Significant cost variations existed between competing treatments for low-risk prostate cancer from the time of diagnosis through treatment, according to the results of a time-driven activity-based costing analysis.
These results suggest that time-driven activity-based costing (TDABC) can serve as a feasible model for analyzing cancer services and provide insight into cost-reduction options, according to the researchers.
Aaron A. Laviana
“This is the first study to truly investigate the costs of various treatments for prostate cancer over the long term,” Aaron A. Laviana, MD, a urology resident at UCLA’s David Geffen School of Medicine, said in a press release. “As we move from traditional fee-for-service reimbursement models to curb growing health care expenditures, understanding the true costs of health care is essential.”
Prior to this analysis, the costs of delivering health care to men with prostate cancer remained poorly defined, according to study background.
Thus, Laviana and colleagues from UCLA created process maps for each phase of care a man with prostate cancer could receive over the course of 12 years.
The maps began with each patient’s first urologic appointment and continued through follow-up for different treatment decisions: robotic-assisted laparoscopic prostatectomy (RALP), cryotherapy, high-dose rate (HDR) and low-dose rate (LDR) brachytherapy, intensity-modulated radiation therapy (IMRT), stereotactic body radiation therapy (SBRT) and active surveillance.
The active surveillance modality incorporated traditional transrectal ultrasound (TRUS) biopsy and multiparametric-MRI/TRUS fusion biopsy.
The researchers calculated the costs of materials, equipment, personnel and space per unit of time and based on the relative proportion of capacity used.
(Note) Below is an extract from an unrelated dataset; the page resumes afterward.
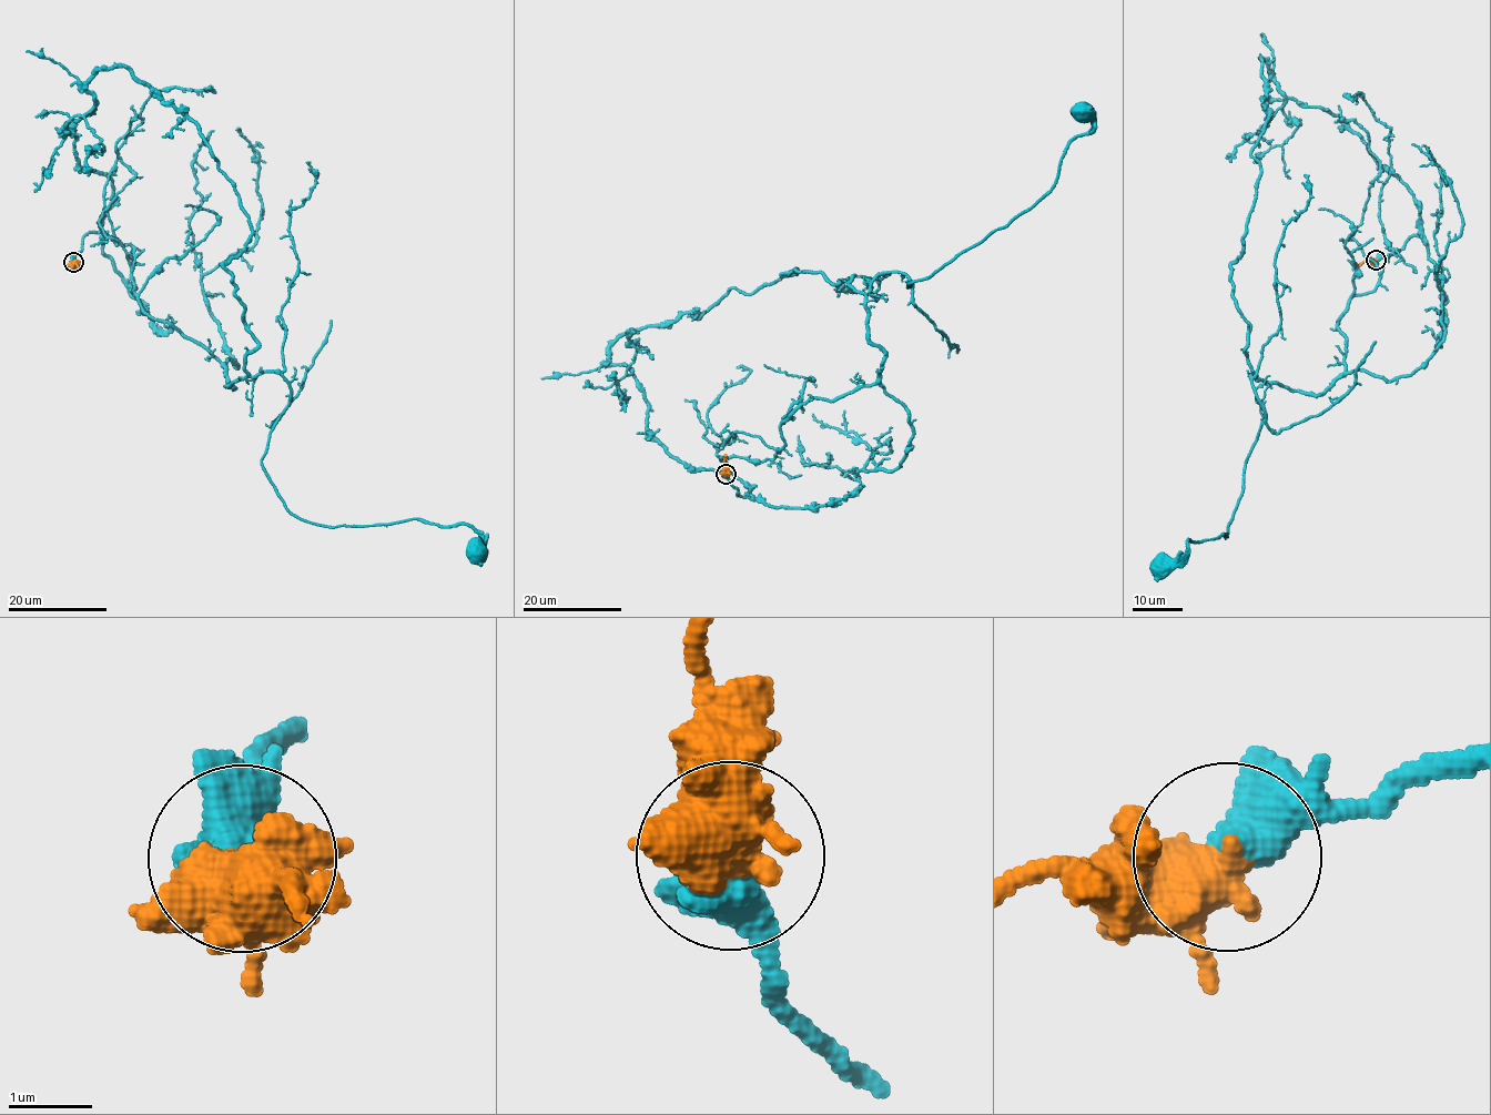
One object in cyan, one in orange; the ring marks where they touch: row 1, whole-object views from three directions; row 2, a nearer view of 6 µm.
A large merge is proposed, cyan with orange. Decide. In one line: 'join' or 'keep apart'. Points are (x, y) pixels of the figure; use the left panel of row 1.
join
They defined TDABC for each modality as the sum of its resources.
At the 5 year follow-up interval, Laviana and colleagues observed substantial variations in cost between treatment modality. Active surveillance had the lowest reported cost ($7,298), whereas IMRT had the highest ($23,565).
Cost variations remained consistent over the course of 12 years.
The researchers noted that LDR brachytherapy remained significantly less costly than HDR brachytherapy ($8,978 vs. $11,448). Further, SBRT ($11,665) was less expensive than IMRT.
The researchers attributed the disparities in cost for these procedures to shorter procedure times and fewer visits required for treatment.
Equipment costs, as well as a required inpatient stay ($2,306), contributed to the high cost of RALP ($16,946).
Cryotherapy ($11,215) appeared more costly than LDR brachytherapy, largely due to increased single-use equipment costs ($6,292 vs. $1,921).
The cost of active surveillance was equivalent to the cost of LDR brachytherapy after 7 years of follow-up.
The researchers acknowledged limitations of their study, including the use of a single institution to design their process maps, as “costs will inevitably vary between health systems according to their structural organization, provider mix, patient population and other locoregional idiosyncrasies,” the researchers wrote.
“Traditional costing methods often lack transparency and can be arbitrary, preventing the true costs of a disease or treatment from being understood,” Laviana said. “This is important, as patients often receive a hospital bill with arbitrary charges that may or may not reflect their true treatment costs. This costing methodology creates an algorithm that allows organizations to assess their costs and see where they may be able to improve. Altogether, by maintaining similar quality, this will improve the overall value of care delivered.” – by Cameron Kelsall
Disclosure: The researchers report no relevant financial disclosures.